Dirinya mengatakan, PKS sendiri menginginkan lembaga tersebut harus didukung untuk menjadi kuat agar bisa memperbaiki Indonesia dan bebas dari korupsi.

Baca: Kwartir Tanah Merah Taja Raker Pramuka 2015

“Jadi Sikap PKS jelas tidak setuju dengan adanya revisi UU KPK,” tutupnya.

Sebelumnya, Forum Indonesia untuk Transparansi Anggaran (FITRA) Riau bersama Koalisi Masyarakat Sipil Anti Korupsi menolak dilakukannya Revisi terhadap Undang-undang Komisi Pemberantasan Korupsi (KPK).

Dalam penjelasan Tarmizi selaku analisator anggaran  mengatakan ada 10 point yang dinilai sangat krusial untuk mengantarkan institusi KPK ke dalam kehancuran dan semangat memerangi korupsi yang terjadi di Indonesia.

10 Point yang dimaksud pertama, pembentukan dewan pengawas KPK yang dipilih dan diangkat oleh Presiden. Kedua, mekanisme penyadapan yang harus memiliki izin dari dewan pengawas.

“Ketiga, penyadapan hanya dapat dilakukan pada tahan penyidikan. Ke empat, muncul dualisme kepemimpinan di KPK. Kelima, KPK tidak dapat mengangkat penyelidik dan penyidik secara mandiri,” katanya saat melakukan konferensi pers dilapangan gedung DPRD Riau, Kamis (18/2/2016).

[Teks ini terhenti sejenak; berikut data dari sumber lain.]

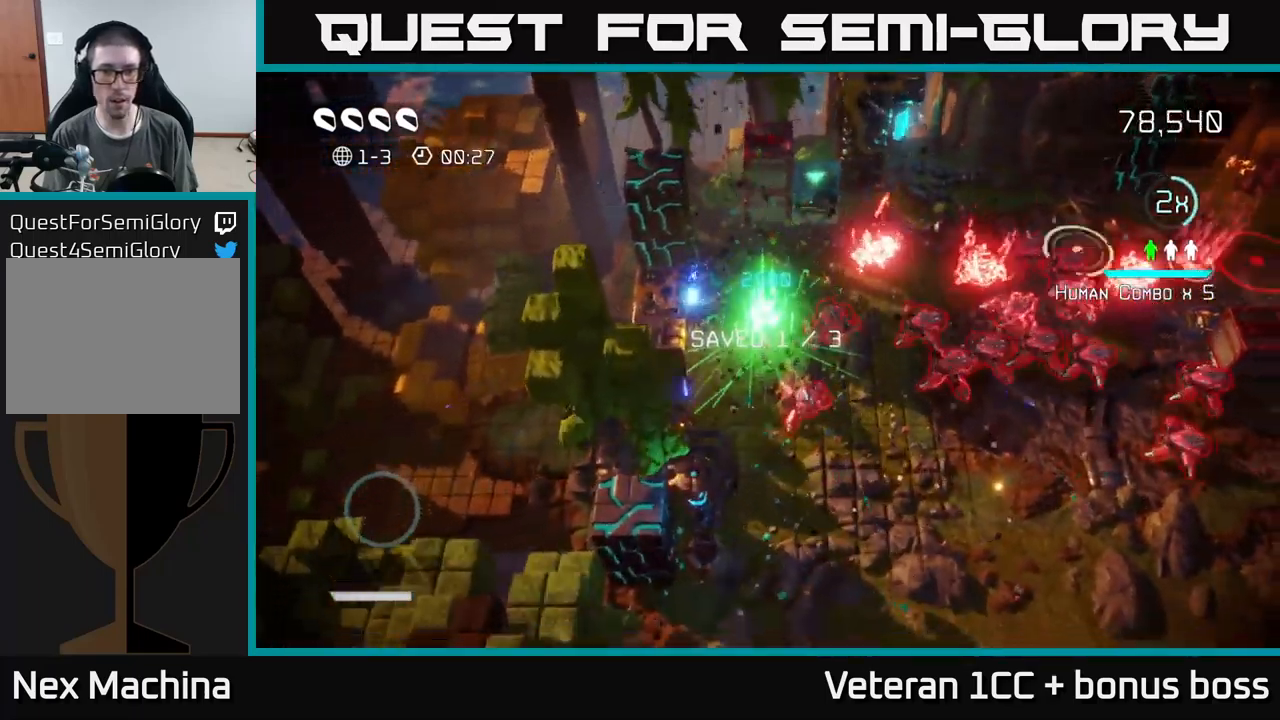
{"buttons": [], "left_stick": "down", "right_stick": "up", "events": [[133, "left_stick", "down"]]}
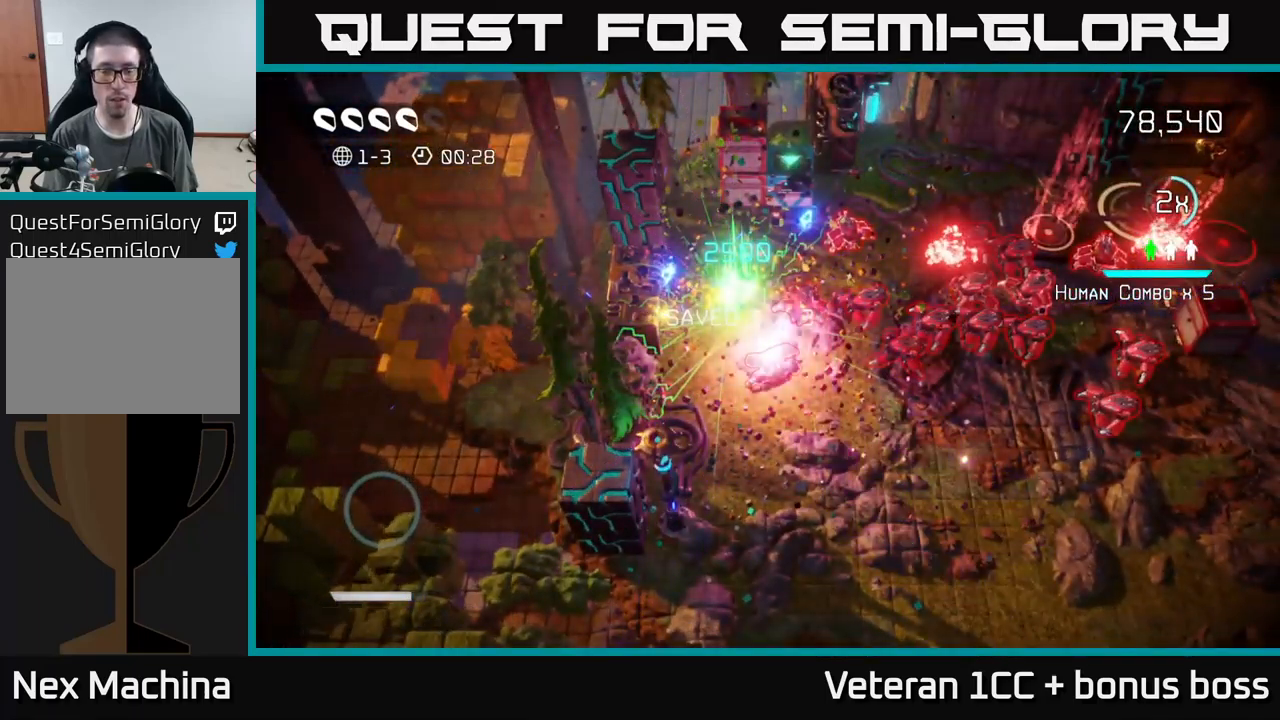
{"buttons": [], "left_stick": "center", "right_stick": "center", "events": [[100, "right_stick", "center"], [133, "left_stick", "center"], [183, "START", "down"], [333, "START", "up"]]}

Keenam, hanya penyidik KPK asal kepolisian dan kejaksaan yang dapat melakukan proses penyidikan. Ketujuh, prosedur pemeriksaan tersangka harus mengacu pada KUHAP. Kedelapan, KPK dapat menghentikan penyidikan dan penuntutan perkara korupsi.

“Sembilan Proses Penyitaan harus dengan izin dewan pengawas dan terakhir tidak ada kententuan peralihan,” katanya lagi.